Direct observation of light behind a black hole matches predictions made in General Relativity Theory, published by physicist Albert Einstein in 1915, on how gravity bends light around black holes, refers, in a statement, to the European Space Agency (ESA), whose XMM Newton telescope was used for the study.
“Fifty years ago, when astrophysicists began to speculate about how the magnetic field could behave near a black hole, they had no idea that one day we would have the necessary techniques to directly observe this and see the Theory of Relativity Einstein’s General in Action,” said Roger Blandford, co-author of the scientific study, who is also a professor of physics at Stanford.
The starting point of the team’s work was to want to know more about a mysterious feature of certain black holes, which is called crown.

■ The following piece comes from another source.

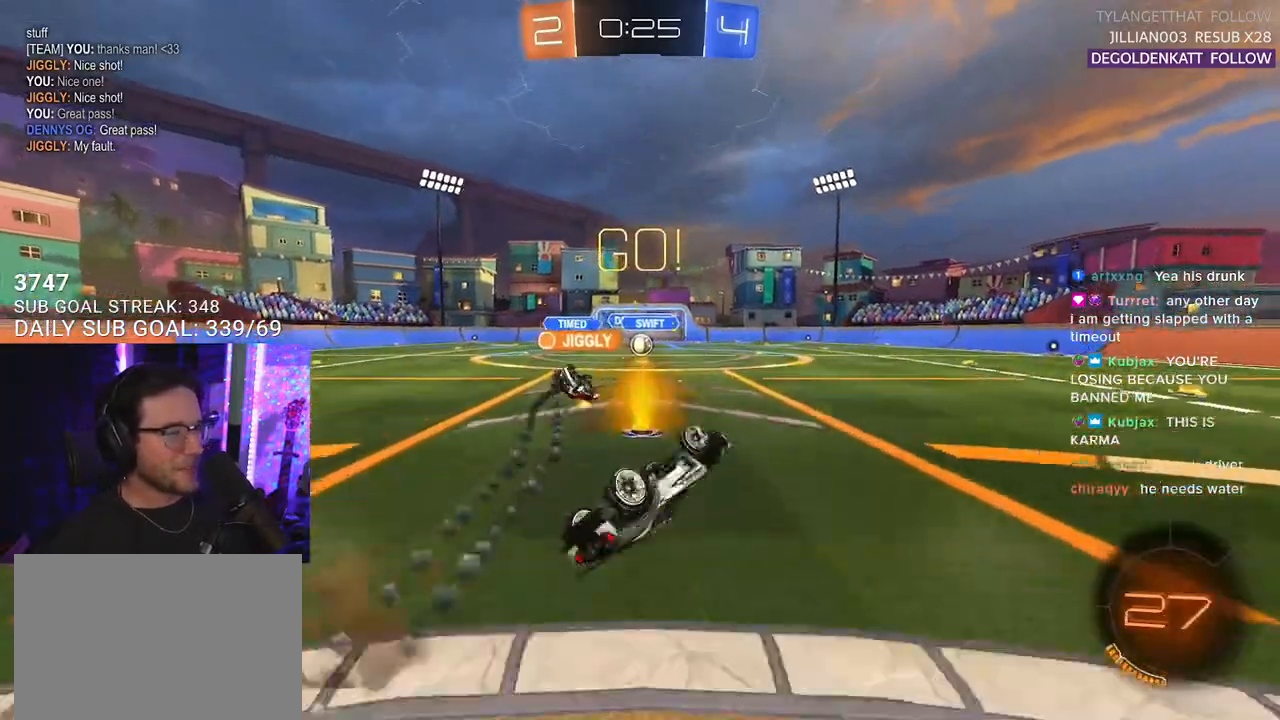
{"buttons": ["R2"], "left_stick": "left", "right_stick": "center", "events": [[283, "L2", "up"], [283, "left_stick", "center"], [483, "left_stick", "left"]]}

The material that falls into a supermassive black hole feeds the brightest continuous light sources in the Universe and, in doing so, forms a corona, which starts with the gas that slides into the black hole, where it is superheated until the electrons separate. of atoms, creating a magnetized plasma.

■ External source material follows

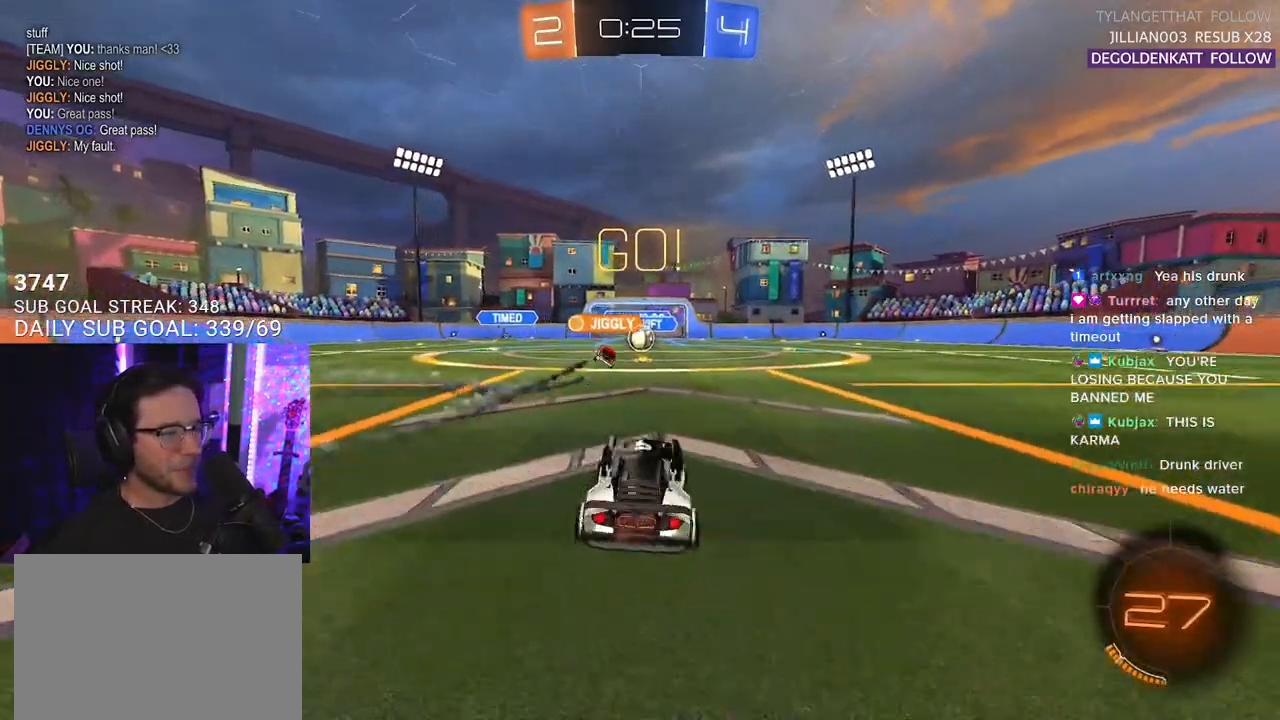
{"buttons": ["R2"], "left_stick": "center", "right_stick": "center", "events": [[17, "left_stick", "center"]]}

According to the same website, the mission to characterize and understand the crowns continues and will require more observations, with part of that future being the ESA X-ray observatory, called athena (Advanced Telescope for High-ENergy Astrophysics). Wilkins is helping to develop part of the “Wide Field Imager” detector for the project.
“It has a much larger mirror than we’ve ever had in an X-ray telescope and will allow us to obtain higher resolution images in much shorter observation times. The image that we are starting to get from the data right now will be much clearer with these new observatories,” he said.